Excerpted data |
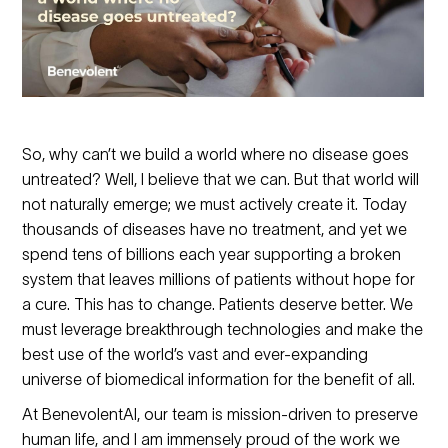
So, why can’t we build a world where no disease goes
untreated? Well, I believe that we can. But that world will
not naturally emerge; we must actively create it. Today
thousands of diseases have no treatment, and yet we
spend tens of billions each year supporting a broken
system that leaves millions of patients without hope for
a cure. This has to change. Patients deserve better. We
must leverage breakthrough technologies and make the
best use of the world’s vast and ever-expanding
universe of biomedical information for the benefit of all.
At BenevolentAI, our team is mission-driven to preserve
human life, and I am immensely proud of the work we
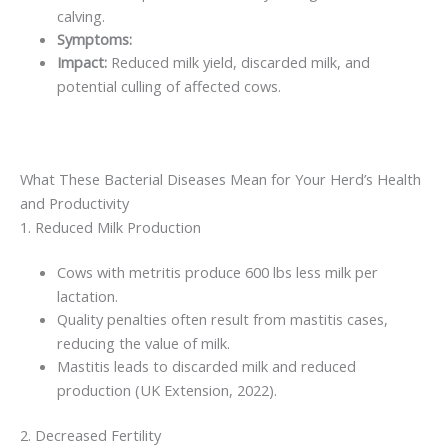
calving.
Symptoms:
Impact:
Reduced milk yield, discarded milk, and
potential culling of affected cows.
What These Bacterial Diseases Mean for Your Herd’s Health
and Productivity
1. Reduced Milk Production
Cows with metritis produce 600 lbs less milk per
lactation.
Quality penalties often result from mastitis cases,
reducing the value of milk.
Mastitis leads to discarded milk and reduced
production (UK Extension, 2022).
2. Decreased Fertility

Work to complete |
Lines from the one containing "system that leaves" through the end of the entries above, both included, are to be written out exactly; no pictures and no other lines.

Written answer |
system that leaves millions of patients without hope for
a cure. This has to change. Patients deserve better. We
must leverage breakthrough technologies and make the
best use of the world’s vast and ever-expanding
universe of biomedical information for the benefit of all.
At BenevolentAI, our team is mission-driven to preserve
human life, and I am immensely proud of the work we
calving.
Symptoms:
Impact:
Reduced milk yield, discarded milk, and
potential culling of affected cows.
What These Bacterial Diseases Mean for Your Herd’s Health
and Productivity
1. Reduced Milk Production
Cows with metritis produce 600 lbs less milk per
lactation.
Quality penalties often result from mastitis cases,
reducing the value of milk.
Mastitis leads to discarded milk and reduced
production (UK Extension, 2022).
2. Decreased Fertility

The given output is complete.